The typical contrastive self-supervised algorithm uses a similarity measure in latent space as the supervision signal by contrasting positive and negative images directly or indirectly. Although the utility of self-supervised algorithms has improved recently, there are still bottlenecks hindering their widespread use, such as the compute needed. In this paper, we propose a module that serves as an additional objective in the self-supervised contrastive learning paradigm. We show how the inclusion of this module to regress the parameters of an affine transformation or homography, in addition to the original contrastive objective, improves both performance and learning speed. Importantly, we ensure that this module does not enforce invariance to the various components of the affine transform, as this is not always ideal.

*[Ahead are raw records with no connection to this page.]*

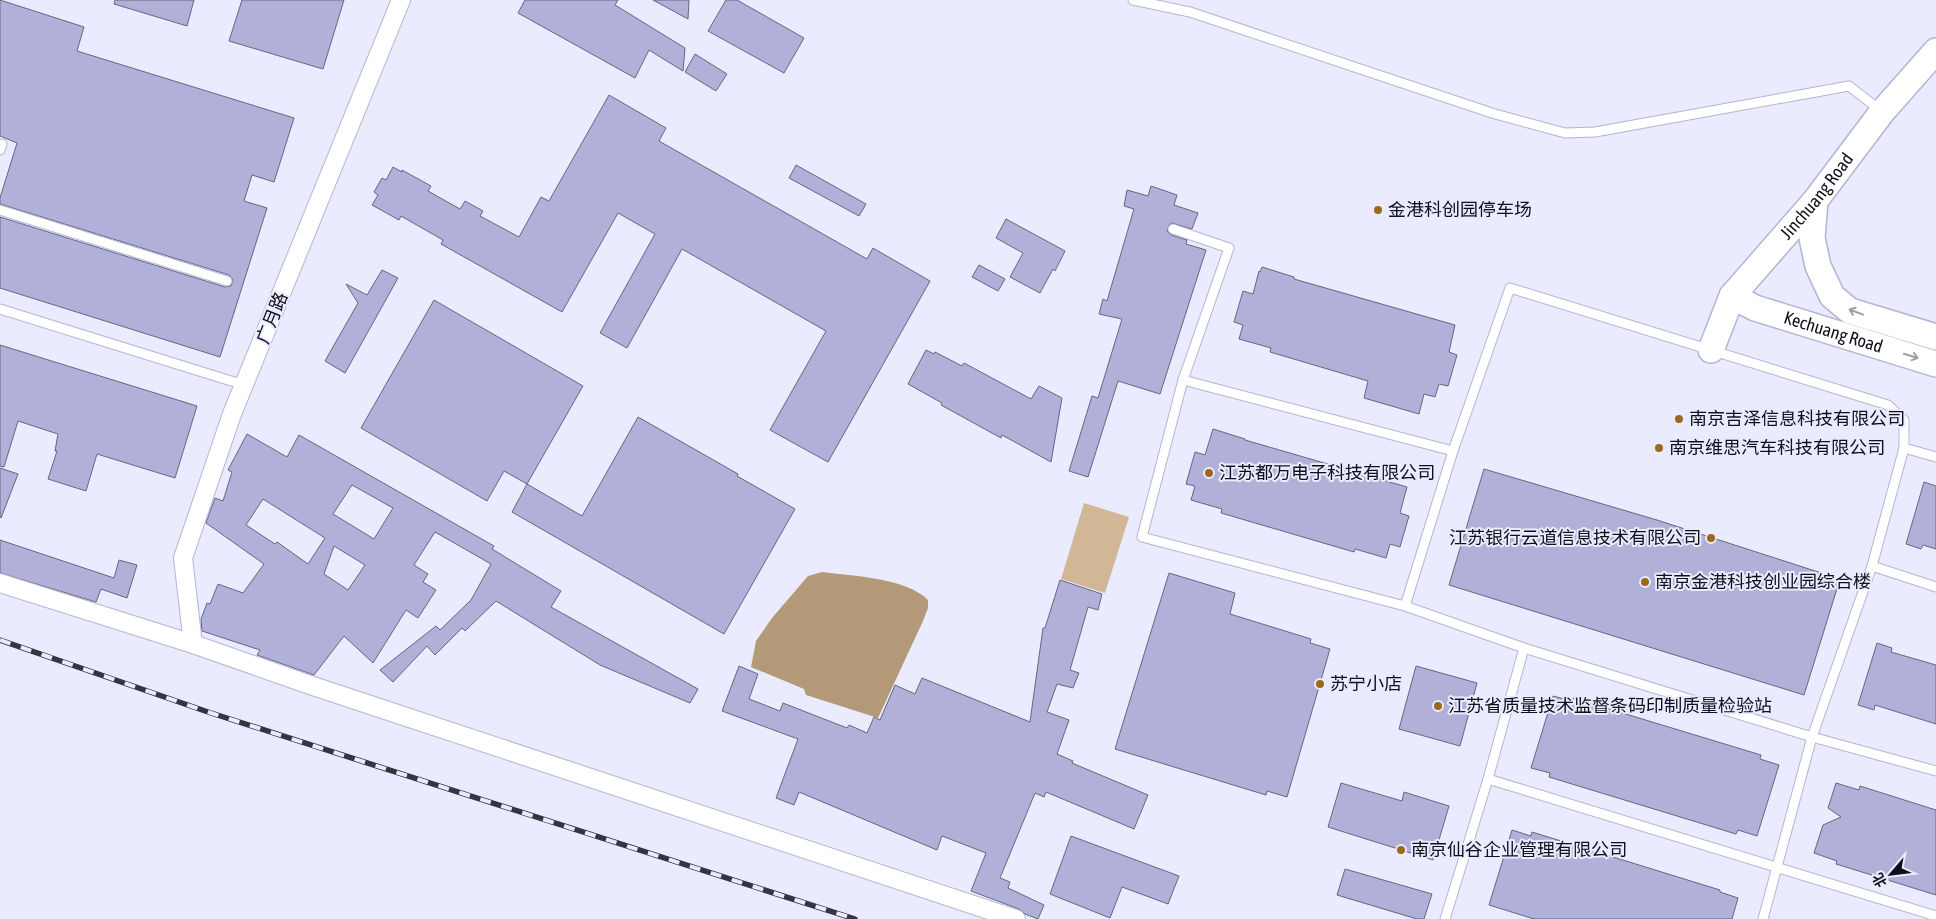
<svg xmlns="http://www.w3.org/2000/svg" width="1936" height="919" font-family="'Asap Condensed','Noto Sans SC',sans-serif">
<rect width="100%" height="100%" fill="#eaebff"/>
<polygon fill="#d2b797" points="1084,503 1129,517 1105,593 1061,579"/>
<path fill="#b49978" d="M822,572C852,576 907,578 928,600V608L923,621L878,718L806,695L804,689L751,667L756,641L772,618L808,576Z"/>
<g fill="#b0b0d8" stroke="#666683" fill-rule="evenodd">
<polygon points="0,0 84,27 77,51 294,118 274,182 252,175 244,201 267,208 220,357 0,288 0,217 225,287 231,286 233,280 229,275 0,204 0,198 17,143 0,136"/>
<polygon points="115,0 194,0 187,26 114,4"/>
<polygon points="242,0 344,0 323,69 229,41"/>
<polygon points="525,0 618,0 615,5 685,48 683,71 649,50 635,78 518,13"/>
<polygon points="653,0 689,0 688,19"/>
<polygon points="726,0 737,0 804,38 784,73 708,31"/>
<polygon points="695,54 727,74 716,91 685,72"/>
<polygon points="609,95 666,128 659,141 867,259 873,248 930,281 828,462 770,430 826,331 682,249 627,348 600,333 655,234 618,213 562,312 441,244 443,240 401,216 399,220 372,205 378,195 374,192 382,178 386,180 393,167 402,172 402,170 431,186 428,191 460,209 465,201 483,211 480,216 519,237 541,197 549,201"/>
<polygon points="796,165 866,204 859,216 789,178"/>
<polygon points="1151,186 1177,195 1174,205 1198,213 1192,229 1172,223 1169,225 1167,231 1171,235 1187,240 1186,244 1206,250 1160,394 1118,381 1088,477 1069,471 1092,396 1098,398 1122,319 1099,314 1103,299 1107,301 1134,209 1124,206 1127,190 1148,196"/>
<polygon points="1006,219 1065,251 1055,271 1053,269 1040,293 1010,277 1023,253 996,238"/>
<polygon points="979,265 1005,279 998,291 972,277"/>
<polygon points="1262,267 1294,277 1294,279 1455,325 1449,352 1457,355 1448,386 1439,384 1435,397 1424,394 1419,414 1364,398 1368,381 1270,352 1271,348 1239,339 1243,325 1234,322 1243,291 1253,294 1259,271 1260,272"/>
<polygon points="382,270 398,278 345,373 325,361 358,303 346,284 367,295"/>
<polygon points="434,300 583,386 527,484 504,471 487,501 361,428"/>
<polygon points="0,345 197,406 175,478 97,454 86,491 48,479 57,451 55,451 58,434 18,421 4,467 0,466"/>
<polygon points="926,350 934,354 935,352 962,366 964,363 1031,399 1039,386 1062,398 1051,462 1002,435 1001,438 941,405 942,403 908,384"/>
<polygon points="638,417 738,474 737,476 795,509 724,634 512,512 527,484 582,516"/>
<polygon points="1213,429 1245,439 1245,440 1407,487 1400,513 1409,516 1400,547 1390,544 1386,558 1355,549 1354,552 1221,513 1222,509 1191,500 1195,486 1186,484 1195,452 1205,455"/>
<path d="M247,434L287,457L299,435L494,546L492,549L561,591L551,607L698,689L690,703L600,665L496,601L465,631L462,628L435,655L427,646L393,682L380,670L436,626L440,630L471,600L491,564L435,532L414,565L428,574L423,582L436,590L418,618L406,610L373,663L344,636L314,675L257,655L260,650L202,631L201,619L207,603L210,604L218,584L243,593L264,564L206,523L215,498L223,501L232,472L228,470ZM352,485L393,508L374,539L333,514ZM263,499L325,538L308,564L277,542L275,544L246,525ZM334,546L365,565L348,590L324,574Z"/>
<polygon points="0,468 18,474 1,518 0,517"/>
<polygon points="1484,469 1657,520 1840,579 1804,695 1449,585"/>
<polygon points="1924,482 1936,486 1936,549 1923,545 1921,549 1906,544"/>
<polygon points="0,540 114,578 119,560 137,565 127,598 101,589 96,602 0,573"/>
<polygon points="1169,573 1235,593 1230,614 1311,639 1310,643 1330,649 1287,797 1267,791 1266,795 1115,749"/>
<polygon points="1060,580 1102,594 1098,610 1088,607 1070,670 1079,673 1073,688 1057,684 1047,712 1069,720 1057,754 1073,761 1072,763 1148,795 1134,829 1046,792 1044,797 1035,793 1000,878 1010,882 1008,888 1044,905 1038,919 1025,914 1019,909 971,891 986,853 942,836 937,850 799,792 794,805 776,798 798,739 722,711 739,666 758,674 749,699 780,711 783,703 847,728 849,725 867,733 874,717 880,720 895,685 915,694 922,678 1030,722 1043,628 1045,628"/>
<polygon points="1877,643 1892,648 1891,652 1936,665 1936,724 1875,705 1874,710 1858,705"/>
<polygon points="1416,666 1477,683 1460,746 1399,729"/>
<polygon points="1553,696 1572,701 1573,698 1761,755 1760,759 1779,765 1757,836 1738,830 1736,834 1549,777 1550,773 1531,768"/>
<polygon points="1341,783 1402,801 1404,792 1449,806 1433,860 1328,827"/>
<polygon points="1836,783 1859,790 1860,786 1936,810 1936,895 1836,864 1837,861 1814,853 1823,825 1841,817 1828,808"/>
<polygon points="1512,830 1531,836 1532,832 1720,890 1720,892 1738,898 1732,919 1534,919 1489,905"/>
<polygon points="1071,836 1179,876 1168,904 1122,887 1110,918 1050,894"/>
<polygon points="1345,869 1432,894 1424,919 1417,919 1337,895"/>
</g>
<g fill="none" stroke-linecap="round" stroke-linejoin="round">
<defs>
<g id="lane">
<polyline points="1133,0 1190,12 1495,114 1565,133 1595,132 1849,86 1880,110"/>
<polyline points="0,150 2,144"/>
<polyline points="0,210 227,281"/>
<polyline points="1173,229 1229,248 1183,380 1142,537 1405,606 1524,648 1812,737 1936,771"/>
<polyline points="0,309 244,385"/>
<polyline points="1183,380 1453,451"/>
<polyline points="1872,566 1936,587"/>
<polyline points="1405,606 1453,451 1510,288 1888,405 1904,420 1904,448 1936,457"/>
<polyline points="1488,779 1936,916"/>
<polyline points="1445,919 1488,779 1524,648"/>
<polyline points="1763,919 1812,737 1872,566 1904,448"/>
</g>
<g id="street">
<polyline points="0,583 193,644 313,686 1016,919"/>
<polyline points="193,644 183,558 232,414 401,0"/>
</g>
<g id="secondary">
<polyline points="1815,201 1812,238 1818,266 1832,296 1850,311 1936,337"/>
<path id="s1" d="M1732,296L1755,308L1936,364"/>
<path id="s2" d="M1711,350L1732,296L1815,201L1882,112L1936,51"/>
</g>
</defs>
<use href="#lane" stroke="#b4b4d4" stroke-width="11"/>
<use href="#street" stroke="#b4b4d4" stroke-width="20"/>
<use href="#secondary" stroke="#b4b4d4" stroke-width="28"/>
<use href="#lane" stroke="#fff" stroke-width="9"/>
<use href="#street" stroke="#fff" stroke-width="18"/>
<use href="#secondary" stroke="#fff" stroke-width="25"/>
<defs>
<polyline id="rail" points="0,640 208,712 855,919"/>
</defs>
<use href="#rail" stroke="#353440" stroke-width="5.5"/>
<use href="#rail" stroke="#eaebff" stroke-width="4" stroke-dasharray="11" stroke-linecap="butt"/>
</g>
<defs><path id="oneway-shaft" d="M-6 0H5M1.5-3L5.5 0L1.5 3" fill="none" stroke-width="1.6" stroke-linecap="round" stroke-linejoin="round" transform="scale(1.25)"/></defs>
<g stroke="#9f9fa3">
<use href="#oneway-shaft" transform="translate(1856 312) rotate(-159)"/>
<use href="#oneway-shaft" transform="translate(1911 356) rotate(17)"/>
</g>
<g fill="#9b691d" stroke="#eaebff" stroke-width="2">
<circle cx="1378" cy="210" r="5"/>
<circle cx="1679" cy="419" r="5"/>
<circle cx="1659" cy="448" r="5"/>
<circle cx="1209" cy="473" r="5"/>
<circle cx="1711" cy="538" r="5"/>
<circle cx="1645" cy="582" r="5"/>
<circle cx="1320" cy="684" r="5"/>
<circle cx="1438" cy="706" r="5"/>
<circle cx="1401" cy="850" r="5"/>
</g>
<g text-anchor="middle" stroke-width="4" stroke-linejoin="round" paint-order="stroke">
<g font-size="18" fill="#100f1a" stroke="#eaebff">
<text dy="6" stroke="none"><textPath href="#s2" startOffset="189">Jinchuang Road</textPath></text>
<text transform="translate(272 318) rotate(-68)" y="6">广月路</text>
<text dy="6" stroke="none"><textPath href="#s1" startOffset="108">Kechuang Road</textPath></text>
</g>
<g font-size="18" fill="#100f1a" stroke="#eaebff" text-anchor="start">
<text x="1388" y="216">金港科创园停车场</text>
<text x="1689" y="425">南京吉泽信息科技有限公司</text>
<text x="1669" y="454">南京维思汽车科技有限公司</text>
<text x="1219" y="479">江苏都万电子科技有限公司</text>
<text x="1701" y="544" text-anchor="end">江苏银行云道信息技术有限公司</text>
<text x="1655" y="588">南京金港科技创业园综合楼</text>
<text x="1330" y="690">苏宁小店</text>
<text x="1448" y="712">江苏省质量技术监督条码印制质量检验站</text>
<text x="1411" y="856">南京仙谷企业管理有限公司</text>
</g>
</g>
<g transform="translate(1891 874) rotate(242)" stroke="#eaebff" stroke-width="4" paint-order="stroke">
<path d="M0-4L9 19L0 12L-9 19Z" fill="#100f1a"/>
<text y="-8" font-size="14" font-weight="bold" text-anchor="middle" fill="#100f1a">北</text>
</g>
</svg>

We demonstrate the effectiveness of the additional objective on two recent, popular self-supervised algorithms. We perform an extensive experimental analysis of the proposed method and show an improvement in performance for all considered datasets. Further, we find that although both the general homography and affine transformation are sufficient to improve performance and convergence, the affine transformation performs better in all cases.

Kimessha Paupamah, Steven James, Richard Klein

Deep neural networks are typically too computationally expensive to run in real-time on consumer-grade hardware and low-powered devices. In this paper, we investigate reducing the computational and memory requirements of neural networks through network pruning and quantisation. We examine their efficacy on large networks like AlexNet compared to recent compact architectures: ShuffleNet and MobileNet. Our results show that pruning and quantisation compresses these networks to less than half their original size and improves their efficiency, particularly on MobileNet with a 7x speedup. We also demonstrate that pruning, in addition to reducing the number of parameters in a network, can aid in the correction of overfitting.